Good Credit Maintenance

by Bob Jones

Maintaining good credit is vital to your financial life. There are people who experience a poor credit report due to neglect and the improper reviewing of the credit report. There are also others who went through the process of repairing their credit and managed to maintain good credit afterwards. If you do not want to ever need credit repair, good credit maintenance is advisable. Luckily, simple steps can help one in the proper maintenance of a good credit status.

The value of a good credit status history should not be underestimated, as it plays a vitally important part in deciding whether you qualify for a loan or not. The credit status report really tells so much about the consumer, that it not only affects your finance life but other aspects of your life too. Financial counsellors all agree upon one thing: maintaining a good credit is important in leading a healthy financial life.

A lot of people do not know that landlords, employers and companies check credit scores before making a decision on whether or not they ought to grant a contract, rent a room or give a job. The scores and credit report can help companies decide whether you pay your bills on time or whether you have filed for bankruptcy. They use the information on your credit report as a predictor of your future credit worthiness.
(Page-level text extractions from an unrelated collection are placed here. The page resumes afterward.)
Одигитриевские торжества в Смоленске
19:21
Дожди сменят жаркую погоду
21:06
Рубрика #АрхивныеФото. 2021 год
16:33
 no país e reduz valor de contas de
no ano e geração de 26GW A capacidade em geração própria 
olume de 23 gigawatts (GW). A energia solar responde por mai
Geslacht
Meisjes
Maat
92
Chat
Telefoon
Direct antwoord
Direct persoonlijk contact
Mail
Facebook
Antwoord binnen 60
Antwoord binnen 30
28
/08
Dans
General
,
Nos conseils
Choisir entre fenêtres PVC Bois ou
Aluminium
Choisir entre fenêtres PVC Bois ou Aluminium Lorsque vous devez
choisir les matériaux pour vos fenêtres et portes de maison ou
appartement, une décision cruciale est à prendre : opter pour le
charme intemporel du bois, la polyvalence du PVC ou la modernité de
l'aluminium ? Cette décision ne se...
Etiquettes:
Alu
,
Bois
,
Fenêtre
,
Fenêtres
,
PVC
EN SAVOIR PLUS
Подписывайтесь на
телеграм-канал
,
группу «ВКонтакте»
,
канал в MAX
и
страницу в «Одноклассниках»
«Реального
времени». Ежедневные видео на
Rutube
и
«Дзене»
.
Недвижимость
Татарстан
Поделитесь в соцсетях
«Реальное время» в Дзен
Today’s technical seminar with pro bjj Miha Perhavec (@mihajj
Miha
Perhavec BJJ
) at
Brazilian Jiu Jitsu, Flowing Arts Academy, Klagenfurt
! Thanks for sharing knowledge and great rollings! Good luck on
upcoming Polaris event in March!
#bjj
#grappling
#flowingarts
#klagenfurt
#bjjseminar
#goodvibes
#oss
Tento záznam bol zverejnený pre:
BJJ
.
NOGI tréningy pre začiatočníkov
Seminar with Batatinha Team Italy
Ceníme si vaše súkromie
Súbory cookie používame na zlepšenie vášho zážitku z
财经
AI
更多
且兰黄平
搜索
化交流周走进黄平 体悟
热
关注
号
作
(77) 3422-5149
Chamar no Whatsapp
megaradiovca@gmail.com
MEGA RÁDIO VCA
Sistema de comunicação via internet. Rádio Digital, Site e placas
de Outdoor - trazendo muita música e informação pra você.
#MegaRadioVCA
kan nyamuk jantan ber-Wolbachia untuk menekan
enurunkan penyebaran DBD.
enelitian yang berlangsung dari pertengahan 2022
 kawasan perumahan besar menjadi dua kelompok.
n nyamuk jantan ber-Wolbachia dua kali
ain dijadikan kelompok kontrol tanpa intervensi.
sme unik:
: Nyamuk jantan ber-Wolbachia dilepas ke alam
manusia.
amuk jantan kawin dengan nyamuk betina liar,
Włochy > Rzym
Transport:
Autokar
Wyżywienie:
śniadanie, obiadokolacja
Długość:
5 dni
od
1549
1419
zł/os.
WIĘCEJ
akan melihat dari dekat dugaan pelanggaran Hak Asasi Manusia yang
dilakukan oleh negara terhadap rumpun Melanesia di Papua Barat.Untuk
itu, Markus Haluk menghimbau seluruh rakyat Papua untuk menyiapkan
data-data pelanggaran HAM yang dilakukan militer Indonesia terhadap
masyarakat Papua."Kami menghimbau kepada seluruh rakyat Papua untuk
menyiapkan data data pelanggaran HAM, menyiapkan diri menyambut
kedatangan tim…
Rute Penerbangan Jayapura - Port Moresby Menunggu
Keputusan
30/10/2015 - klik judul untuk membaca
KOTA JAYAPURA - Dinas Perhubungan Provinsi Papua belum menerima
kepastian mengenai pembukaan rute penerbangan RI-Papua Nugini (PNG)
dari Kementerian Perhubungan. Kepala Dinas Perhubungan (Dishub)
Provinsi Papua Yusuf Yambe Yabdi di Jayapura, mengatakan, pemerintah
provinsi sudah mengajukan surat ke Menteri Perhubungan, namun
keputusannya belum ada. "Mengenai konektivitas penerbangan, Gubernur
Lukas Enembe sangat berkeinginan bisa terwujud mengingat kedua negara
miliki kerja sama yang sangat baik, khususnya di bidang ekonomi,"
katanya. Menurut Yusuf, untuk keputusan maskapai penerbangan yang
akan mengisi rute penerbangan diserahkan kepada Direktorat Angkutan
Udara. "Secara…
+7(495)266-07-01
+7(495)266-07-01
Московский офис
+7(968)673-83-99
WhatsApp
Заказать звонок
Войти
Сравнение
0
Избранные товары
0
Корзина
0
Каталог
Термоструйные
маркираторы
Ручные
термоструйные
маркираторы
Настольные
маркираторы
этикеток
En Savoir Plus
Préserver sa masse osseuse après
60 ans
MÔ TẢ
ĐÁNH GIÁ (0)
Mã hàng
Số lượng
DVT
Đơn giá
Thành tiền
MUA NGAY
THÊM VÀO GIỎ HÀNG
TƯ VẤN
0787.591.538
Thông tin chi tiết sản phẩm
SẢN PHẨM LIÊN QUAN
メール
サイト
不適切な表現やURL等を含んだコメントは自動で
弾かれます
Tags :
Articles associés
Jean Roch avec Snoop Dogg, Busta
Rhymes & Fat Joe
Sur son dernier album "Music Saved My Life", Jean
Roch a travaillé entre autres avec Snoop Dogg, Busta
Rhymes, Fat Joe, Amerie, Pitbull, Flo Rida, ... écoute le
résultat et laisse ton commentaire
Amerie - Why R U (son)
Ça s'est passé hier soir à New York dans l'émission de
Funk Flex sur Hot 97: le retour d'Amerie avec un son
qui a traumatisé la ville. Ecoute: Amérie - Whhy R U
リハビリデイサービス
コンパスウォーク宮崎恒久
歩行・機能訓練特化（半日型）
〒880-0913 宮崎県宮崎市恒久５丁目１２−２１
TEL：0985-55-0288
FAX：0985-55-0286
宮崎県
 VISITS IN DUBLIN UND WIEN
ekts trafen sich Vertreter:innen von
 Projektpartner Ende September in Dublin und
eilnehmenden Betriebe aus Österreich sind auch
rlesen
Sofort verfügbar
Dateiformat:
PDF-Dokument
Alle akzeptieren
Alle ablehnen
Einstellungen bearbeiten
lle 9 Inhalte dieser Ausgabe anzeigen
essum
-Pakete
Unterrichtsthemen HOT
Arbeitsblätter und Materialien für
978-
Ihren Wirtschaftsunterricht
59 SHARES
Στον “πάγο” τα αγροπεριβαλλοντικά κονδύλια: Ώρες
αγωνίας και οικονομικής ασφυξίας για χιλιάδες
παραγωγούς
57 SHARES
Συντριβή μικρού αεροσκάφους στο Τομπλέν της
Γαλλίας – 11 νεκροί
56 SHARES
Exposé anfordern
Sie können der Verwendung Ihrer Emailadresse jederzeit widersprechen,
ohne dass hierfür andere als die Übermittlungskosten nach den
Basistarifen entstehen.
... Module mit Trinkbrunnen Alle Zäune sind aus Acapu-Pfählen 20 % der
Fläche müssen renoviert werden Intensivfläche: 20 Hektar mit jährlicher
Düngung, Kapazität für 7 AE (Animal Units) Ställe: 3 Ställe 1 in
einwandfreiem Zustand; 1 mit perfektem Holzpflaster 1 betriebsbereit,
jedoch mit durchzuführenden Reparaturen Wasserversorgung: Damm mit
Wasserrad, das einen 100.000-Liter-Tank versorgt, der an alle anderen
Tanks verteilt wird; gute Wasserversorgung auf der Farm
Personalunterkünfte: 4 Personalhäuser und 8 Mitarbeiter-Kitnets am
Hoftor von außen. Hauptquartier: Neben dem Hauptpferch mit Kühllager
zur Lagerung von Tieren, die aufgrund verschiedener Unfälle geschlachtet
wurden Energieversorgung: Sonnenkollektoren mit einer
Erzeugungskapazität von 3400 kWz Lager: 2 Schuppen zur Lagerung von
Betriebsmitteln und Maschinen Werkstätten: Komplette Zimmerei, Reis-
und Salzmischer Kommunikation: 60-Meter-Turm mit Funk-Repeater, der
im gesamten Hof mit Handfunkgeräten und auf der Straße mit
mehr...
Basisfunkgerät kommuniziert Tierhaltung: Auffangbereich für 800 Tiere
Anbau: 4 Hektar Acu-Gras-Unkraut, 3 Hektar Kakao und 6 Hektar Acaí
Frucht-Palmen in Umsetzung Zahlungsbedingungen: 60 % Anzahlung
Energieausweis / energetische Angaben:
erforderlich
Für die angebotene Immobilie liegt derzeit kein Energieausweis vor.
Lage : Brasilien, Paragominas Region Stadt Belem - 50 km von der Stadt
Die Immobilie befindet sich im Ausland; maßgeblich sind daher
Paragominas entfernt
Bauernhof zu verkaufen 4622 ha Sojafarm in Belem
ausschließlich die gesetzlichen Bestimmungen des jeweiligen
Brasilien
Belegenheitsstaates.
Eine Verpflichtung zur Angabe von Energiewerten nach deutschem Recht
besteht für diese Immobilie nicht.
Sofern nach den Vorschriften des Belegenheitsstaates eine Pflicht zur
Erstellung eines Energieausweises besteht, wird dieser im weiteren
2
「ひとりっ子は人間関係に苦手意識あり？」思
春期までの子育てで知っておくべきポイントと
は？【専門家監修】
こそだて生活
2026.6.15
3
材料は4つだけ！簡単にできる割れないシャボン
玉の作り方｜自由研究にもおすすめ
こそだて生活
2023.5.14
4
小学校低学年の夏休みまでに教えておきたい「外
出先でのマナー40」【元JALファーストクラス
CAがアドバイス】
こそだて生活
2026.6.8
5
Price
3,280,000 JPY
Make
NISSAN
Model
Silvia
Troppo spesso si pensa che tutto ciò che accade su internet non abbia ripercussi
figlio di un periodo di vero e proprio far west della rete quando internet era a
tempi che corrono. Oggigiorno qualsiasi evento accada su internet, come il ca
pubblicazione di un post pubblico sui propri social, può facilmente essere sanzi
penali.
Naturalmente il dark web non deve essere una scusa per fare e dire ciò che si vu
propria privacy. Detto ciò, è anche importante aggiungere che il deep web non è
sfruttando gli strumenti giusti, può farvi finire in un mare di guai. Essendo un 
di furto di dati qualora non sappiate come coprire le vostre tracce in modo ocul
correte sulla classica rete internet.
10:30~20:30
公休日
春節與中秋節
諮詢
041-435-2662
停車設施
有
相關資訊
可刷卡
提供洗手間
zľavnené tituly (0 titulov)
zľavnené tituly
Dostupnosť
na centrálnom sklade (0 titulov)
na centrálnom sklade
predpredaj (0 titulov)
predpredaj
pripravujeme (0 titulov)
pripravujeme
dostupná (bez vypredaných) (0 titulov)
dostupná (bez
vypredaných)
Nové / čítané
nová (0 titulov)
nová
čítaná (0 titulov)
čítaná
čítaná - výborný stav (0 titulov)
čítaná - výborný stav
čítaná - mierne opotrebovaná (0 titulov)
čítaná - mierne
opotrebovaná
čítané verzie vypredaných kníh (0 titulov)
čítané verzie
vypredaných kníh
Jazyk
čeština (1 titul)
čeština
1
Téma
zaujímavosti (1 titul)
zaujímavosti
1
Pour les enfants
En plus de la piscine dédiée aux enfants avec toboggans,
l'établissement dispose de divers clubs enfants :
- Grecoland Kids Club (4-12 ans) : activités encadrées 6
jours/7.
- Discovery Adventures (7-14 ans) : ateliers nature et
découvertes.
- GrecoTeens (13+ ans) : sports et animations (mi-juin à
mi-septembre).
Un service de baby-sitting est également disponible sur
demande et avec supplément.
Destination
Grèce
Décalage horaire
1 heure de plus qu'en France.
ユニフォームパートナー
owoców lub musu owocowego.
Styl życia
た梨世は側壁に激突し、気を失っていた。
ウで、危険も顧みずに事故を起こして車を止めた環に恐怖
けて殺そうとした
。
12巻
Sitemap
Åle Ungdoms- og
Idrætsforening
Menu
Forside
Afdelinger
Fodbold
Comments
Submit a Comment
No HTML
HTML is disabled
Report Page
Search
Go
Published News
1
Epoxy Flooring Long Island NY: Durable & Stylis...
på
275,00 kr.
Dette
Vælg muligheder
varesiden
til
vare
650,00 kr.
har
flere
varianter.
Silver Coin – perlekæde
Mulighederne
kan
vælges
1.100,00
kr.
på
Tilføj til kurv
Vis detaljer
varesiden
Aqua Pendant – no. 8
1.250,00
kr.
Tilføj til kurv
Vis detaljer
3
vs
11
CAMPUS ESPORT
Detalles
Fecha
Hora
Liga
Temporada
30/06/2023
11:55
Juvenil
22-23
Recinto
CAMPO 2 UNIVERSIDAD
What Can You Do?: Although maintaining a good credit score can be a serious challenge, there is no sounder way of keeping yourself free from debt than by carefully tracking your spending and always sticking to a financial plan. Budgets are very important as they will help you take control of your finances, reduce your debt and build a healthy credit report.

On the topic of managing your debt, the first thing you can do is to keep notes on your spending habits. You can do this by creating reports of what you spend and track anything that you owe. Monthly statements should be reviewed when they arrive and you must always check for any possible discrepancies. Additionally, always remember to act on them by reporting them at once.

To keep your account in good standing, remember to always pay the creditor on or before the due date, which is normally printed on the statement. Do not skip any payments and try to pay more than the minimum or, if possible, pay the whole balance each month.

Another easy step you can take is not to go over your credit limit. The available credit is the amount left on your credit usually represented by the difference between your credit limit and your outstanding balance. Always remember to keep the balance lower than the limit of the credit available. Additionally, make sure to add any purchases you made after the closing date to your outstanding balance not included in the monthly statement; doing so will enable you find out just how much credit you really have left.

Sticking to a budget is also important. Normally, 10% of your monthly income should be used in paying your credit lines, bills or personal loans. However, in case you are paying more, it is time to reconsider your habits of shopping. Stop impulsive buying since these purchases are often especially hard to pay off.

Last but not least, control your finances. It is recommended to create a payment schema, which will aid you get back on the right track. This plan should include those creditors, whom you need to pay and the size of the payment each month. Normally, people limit their credit usage until the finances are under control, which is an excellent method of controlling your finances.